The United Kingdom's decision to leave the European Union is shrouded in uncertainty about certain change. But whatever legislative developments affect the movement of goods (import duties, VAT and export tariffs) post-Article 50, any and all British manufacturing companies will unavoidably need the right support to comply. Future-proofing Enterprise Resource Planning (ERP), therefore, must be the focus for the industry.

So, what is ERP? ERP is a software system that helps you to manage different business functions like financials, supply chain and production, bundling them together in one central place. In day-to-day terms, it relates to automating tasks like data entry or report generation. It means boosting data security, improving inventory management and eliminating the need for single-purpose software.
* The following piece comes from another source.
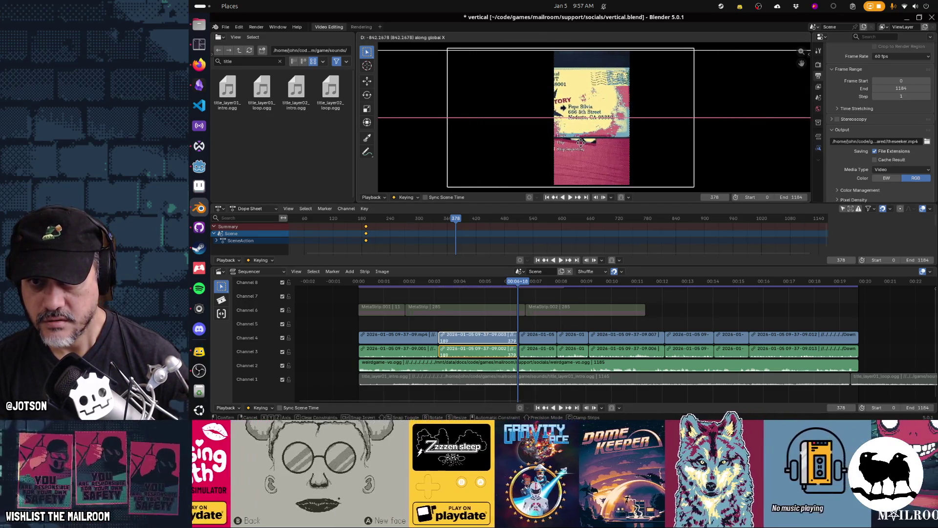
{"action": "left_click", "coordinate": [590, 143]}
If the digitalisation shift is about the only thing we can be sure about in the modern world – Donald Trump's shock election to the White House will have also altered the trading fault lines in the West – then it stands to reason that ERP and cloud technology should form global businesses' silver lining. Cloud technology has helped businesses realise a mobile-first workforce and concordantly all successful ERP systems have some sort of web interface that allows you to work anywhere, on whatever device.

ERP improves the efficiency of a company's business processes, helping reduce costs and increase capability, whilst keeping customers happy and well informed. ERP provides unparalleled insight into all areas of your business, enabling you to identify high or low-profit activity so you can make better informed strategic decisions and more educated predictions.

Exel is a leading British software author, and we have been developing the flexible ERP solution EFACS E/8 since 1985. EFACS E/8 is adaptable and scalable and the inherent customisation tools mean that as your business requirements change, so can your ERP.

Brexit doesn't necessarily translate to a lack of internationalism. Even if leaving the EU shifts the goalposts for trade, it will not diminish the UK's significance or potential offering in one fell swoop, unless the UK allows it to do so. There are two impetuses, then. They are to make sure that UK business remains attractive and accessible to both stakeholders at home and abroad.

So, how have we at Exel mitigated towards this aim? We've made it very clear that we're a British company and a British company that isn't dependent on imports for what we sell. Currency fluctuations notwithstanding, we can offer our customers at home consistent UK-based pricing in sterling. That doesn't mean, though, that our reach is domestically exclusive. Exel's EFACS ERP systems have always been developed as multi-currency and multi-lingual, with the latest in use in 30 different countries. How do we propose to maintain that international appeal? The answer is simple: by continuing to make EFACS E/8 the most effective ERP solution possible.

By deciding to deal directly with their ERP solution's author, a manufacturer can make a meaningful reduction to the implementation costs, risks and timescale of their new ERP solution. More than ever, manufacturing companies have to ask hard questions about technology. Is it flexible? Is it web-friendly? Is it mobile-friendly? Is it extendable or customisable? Exel is prepared on all of these fronts, because you can't assume how you consume ERP today will be how you consume it in five years' time.